Dataset excerpts: Begin

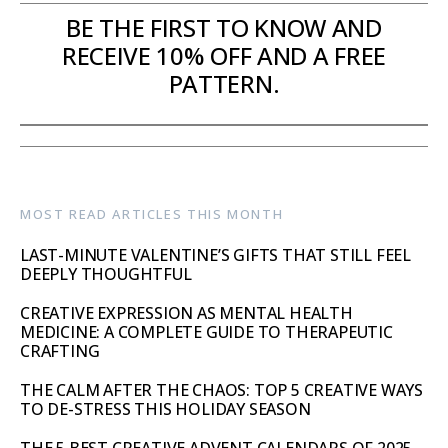
BE THE FIRST TO KNOW AND
RECEIVE 10% OFF AND A FREE
PATTERN.
MOST READ ARTICLES THIS MONTH
LAST-MINUTE VALENTINE’S GIFTS THAT STILL FEEL
DEEPLY THOUGHTFUL
CREATIVE EXPRESSION AS MENTAL HEALTH
MEDICINE: A COMPLETE GUIDE TO THERAPEUTIC
CRAFTING
THE CALM AFTER THE CHAOS: TOP 5 CREATIVE WAYS
TO DE-STRESS THIS HOLIDAY SEASON
THE 5 BEST CREATIVE ADVENT CALENDARS OF 2025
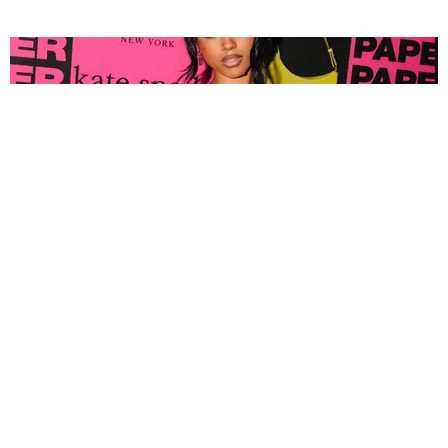
FASHION
Tyla Popped Out for the PAPER x Kate Spade
A*POP Party
By Andie Kirby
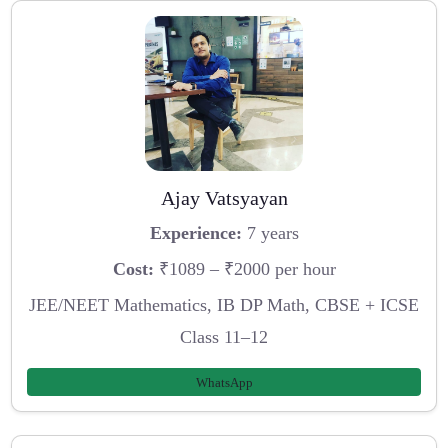
Ajay Vatsyayan
Experience:
7 years
Cost:
₹1089 – ₹2000 per hour
JEE/NEET Mathematics, IB DP Math, CBSE + ICSE
Class 11–12
WhatsApp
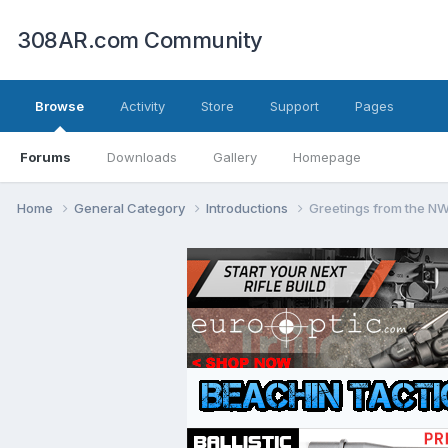
308AR.com Community
Browse
Activity
Store
Support
Pages
Forums
Downloads
Gallery
Homepage
Home
General Category
Introductions
Greetings from the N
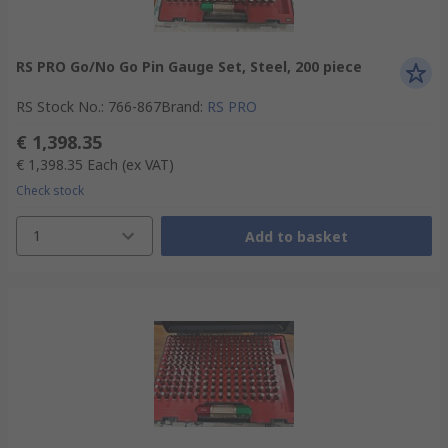
RS PRO Go/No Go Pin Gauge Set, Steel, 200 piece
RS Stock No.
:
766-867
Brand
:
RS PRO
€ 1,398.35
€ 1,398.35
Each
(ex VAT)
Check stock
1
Add to basket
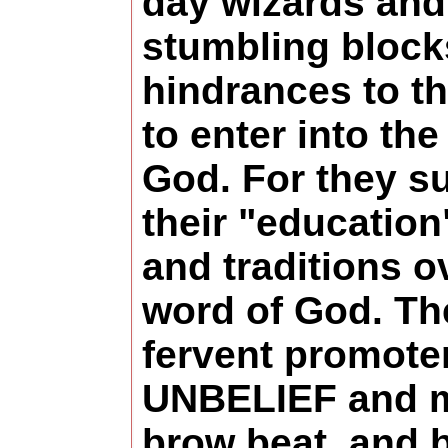
day wizards and
stumbling block
hindrances to th
to enter into th
God. For they su
their "education"
and traditions o
word of God. Th
fervent promote
UNBELIEF and m
brow beat, and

Dataset excerpts: End

Reproduce the text from all of the records above line for line, keeping every word, number, and symbol unchanged. Leave the pictures out.

BE THE FIRST TO KNOW AND
RECEIVE 10% OFF AND A FREE
PATTERN.
MOST READ ARTICLES THIS MONTH
LAST-MINUTE VALENTINE’S GIFTS THAT STILL FEEL
DEEPLY THOUGHTFUL
CREATIVE EXPRESSION AS MENTAL HEALTH
MEDICINE: A COMPLETE GUIDE TO THERAPEUTIC
CRAFTING
THE CALM AFTER THE CHAOS: TOP 5 CREATIVE WAYS
TO DE-STRESS THIS HOLIDAY SEASON
THE 5 BEST CREATIVE ADVENT CALENDARS OF 2025
FASHION
Tyla Popped Out for the PAPER x Kate Spade
A*POP Party
By Andie Kirby
Ajay Vatsyayan
Experience:
7 years
Cost:
₹1089 – ₹2000 per hour
JEE/NEET Mathematics, IB DP Math, CBSE + ICSE
Class 11–12
WhatsApp
308AR.com Community
Browse
Activity
Store
Support
Pages
Forums
Downloads
Gallery
Homepage
Home
General Category
Introductions
Greetings from the N
RS PRO Go/No Go Pin Gauge Set, Steel, 200 piece
RS Stock No.
:
766-867
Brand
:
RS PRO
€ 1,398.35
€ 1,398.35
Each
(ex VAT)
Check stock
1
Add to basket
day wizards and
stumbling block
hindrances to th
to enter into th
God. For they su
their "education"
and traditions o
word of God. Th
fervent promote
UNBELIEF and m
brow beat, and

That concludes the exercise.